I think, more than anything it was a case of "one line too many," especially one which was too competitive with the more profitable Ikon line.  

On top of that, the Ikon line looks distinctive, while the LCB demanded comparison with the "as good, or slightly better" Messermeister, and "much better, but similarly priced" Japanese made knife lines.

I mean really, would you rather prep with an LCB than a MAC Pro?

BDL


----------



## phaedrus (Dec 23, 2004)

I don't think I've ever used a MAC Pro. Probably rather have it than the German sight-unseen, though, just on general principle./img/vbsmilies/smilies/wink.gif


----------



## duckfat (Aug 7, 2008)

boar_d_laze said:


> I mean really, would you rather prep with an LCB than a MAC Pro?

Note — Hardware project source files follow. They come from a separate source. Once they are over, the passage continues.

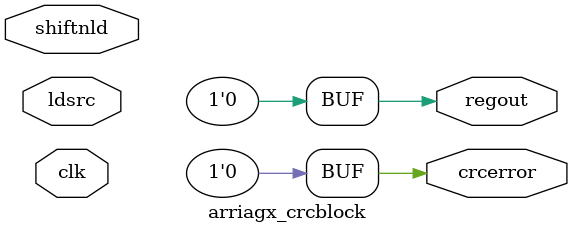
<source format=v>
module  arriagx_crcblock (
    clk,
    shiftnld,
   ldsrc,
    crcerror,
    regout);
input clk;
input shiftnld;
input ldsrc;
output crcerror;
output regout;
assign crcerror = 1'b0;
assign regout = 1'b0;
parameter oscillator_divider = 1;
parameter lpm_type = "arriagx_crcblock";
endmodule
</source>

As a student? Absolutely! 
Why? Because as students start out in professional kitchens they wind up doing all the grunt work. That can mean countless hours prepping. This is a time I prefer a knife with some heft but as always that gets down to personal preference. No doubt for a lot of other work I would choose the Mac. They only good thing I have to say about Forschner is they work and they are cheap. Those are traits for many that can't be over looked. The last LCB Chef knife I saw was around $70. I'd take that any day of the week and twice on Sunday over a lot of others in that price range for a student.


----------